Parce que replonger dans ces blessures, et laisser émerger sa nouvelle identité, ou plutôt sa véritable identité, celle qui sommeille en nous depuis toujours et qui ne demande qu’à émerger, loin des conditionnements en tous genres, c’est très insécurisant. Comme le dit si bien ma mentore, Monica canducci, le corps a horreur du changement. Ça le déstabilise. C’est pourquoi, tant de gens se réfugient derrière un masque, pourquoi aussi certains traumatismes restent enfouis au plus profond du subconscient. Parce que le corps veut nous protéger. C’est son rôle premier. Oser affronter ses côtés sombres, ce n’est pas donné à tout le monde. Et ça demande d’être entouré et soutenu.
Ce que j’ai appris sur mon chemin de guérison
Être mère, c’est marcher ce chemin
Si vous me lisez régulièrement, vous savez que c’est la maternité qui m’a mis sur mon chemin rouge. Parce qu’être mère m’a confrontée à mes blessures et mes croyances; parce que je n’étais pas la mère que je pensais être, celle qu’on nous laisse miroiter comme idéal souvent inatteignable, et que je me sentais incompétente. Et c’est ce sentiment grandissant d’insatisfaction qui m’a poussée à chercher des réponses.
Être mère m’a ramené en plein visage les enseignements de la 11e mère de clan dont je me sens si proche: savoir se montrer vulnérable, savoir lâcher prise, respecter ses limites pour pouvoir les faire respecter par les autres. Dès l’instant où j’ai emprunté cette voie, la transformation s’est opérée. Petit à petit. Avec ses hauts et ses nombreux bas, je ne vous le cacherai pas.
Être mère m’a appris à prendre soin de moi
Mais si c’était à refaire, je le referai.
Car le travail que je fais sur moi depuis 3 ans grâce aux sagesses ancestrales m’a permis de changer mon regard et de transformer ce que je jugeais comme un fardeau en véritable cadeau. J’aime à dire que la maternité est mon meilleur outil de développement personnel! Elle m’a ramenée à ma passion première, l’écriture, et c’est celle-ci qui m’a permis de transformer mes blessures en forces. Je n’aurais jamais goûté à tout cela si je n’avais pas eu d’enfants.

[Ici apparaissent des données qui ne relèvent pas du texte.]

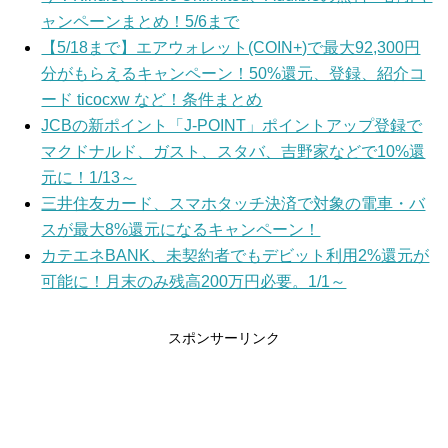
ャンペーンまとめ！5/6まで
【5/18まで】エアウォレット(COIN+)で最大92,300円
分がもらえるキャンペーン！50%還元、登録、紹介コ
ード ticocxw など！条件まとめ
JCBの新ポイント「J-POINT」ポイントアップ登録で
マクドナルド、ガスト、スタバ、吉野家などで10%還
元に！1/13～
三井住友カード、スマホタッチ決済で対象の電車・バ
スが最大8%還元になるキャンペーン！
カテエネBANK、未契約者でもデビット利用2%還元が
可能に！月末のみ残高200万円必要。1/1～
スポンサーリンク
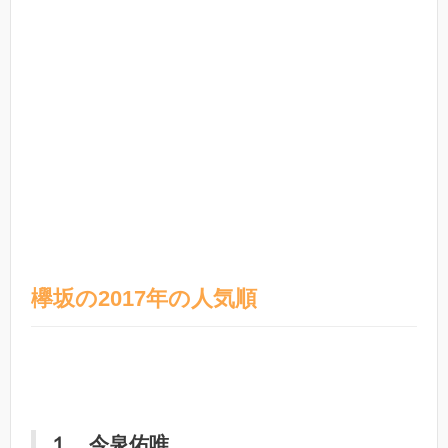
欅坂の2017年の人気順
１、今泉佑唯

Non seulement, je sais aujourd’hui la mère et la femme que je suis, mais j’ai aussi trouvé ma mission de vie: accompagner les autres mères sur ce chemin pour qu’elles le vivent dans la douceur, comme moi.
Ma mission: vous accompagner sur ce chemin
C’est à vous de marcher le chemin
Depuis le début de cette aventure, je me vois bien plus comme un guide que comme une coach ou une mentore. Car c’est à vous de marcher le chemin. Moi, je suis juste là pour vous tenir la main. Libérer la parole n’est que le prémisse de ce que je veux offrir au monde: c’est le premier pas à faire.

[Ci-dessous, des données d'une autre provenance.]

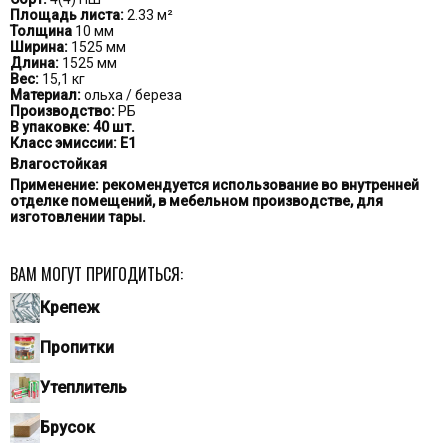
Площадь листа:
2.33 м²
Толщина
10 мм
Ширина:
1525 мм
Длина:
1525 мм
Вес:
15,1 кг
Материал:
ольха / береза
Производство:
РБ
В упаковке:
40 шт.
Класс эмиссии:
Е1
Влагостойкая
Применение:
рекомендуется использование во внутренней
отделке помещений, в мебельном производстве, для
изготовлении тары.
ВАМ МОГУТ ПРИГОДИТЬСЯ:
Крепеж
Пропитки
Утеплитель
Брусок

Trouver les cadeaux cachés sur votre route
Mais mon objectif c’est de vous faire aimer la maternité et de vous réconcilier avec la merveilleuse maman que vous êtes, même si vous ne vous épanouissez pas dans ce rôle. Pas pour que vous adhériez à ce diktat social selon lequel le rôle maternel est le plus beau et le plus épanouissant du monde pour une femme. Non! Mais pour que vous compreniez, pour que vous ressentiez dans toutes vos cellules à quel point ce que cela vous fait vivre de négatif, d’inconfortable, de douloureux est en fait un cadeau mal emballé.
Car ce sont ces épreuves qui vont vous révéler à vous-mêmes et vous amener à découvrir et affirmer la belle personne que vous êtes. Refuser ce rôle, ce serait comme refuser le cadeau qui vient avec, refuser la magnifique transformation qui l’accompagne!
Marcher côte à côte sur ce chemin
En lisant ces lignes, certaines d’entre vous ont peut-être peur d’aller là. Et je ne les en blâme pas. Peut-être que ce n’est pas encore le bon moment pour vous. Mais je veux quand vous dire que ce chemin n’a pas à être aussi ardu tout le temps. Quand on est bien accompagnée, et c’est ce que je me propose de faire, la route s’adoucit. Parce qu’on est soutenue à chaque pas. Et que le jeu en vaut largement la chandelle!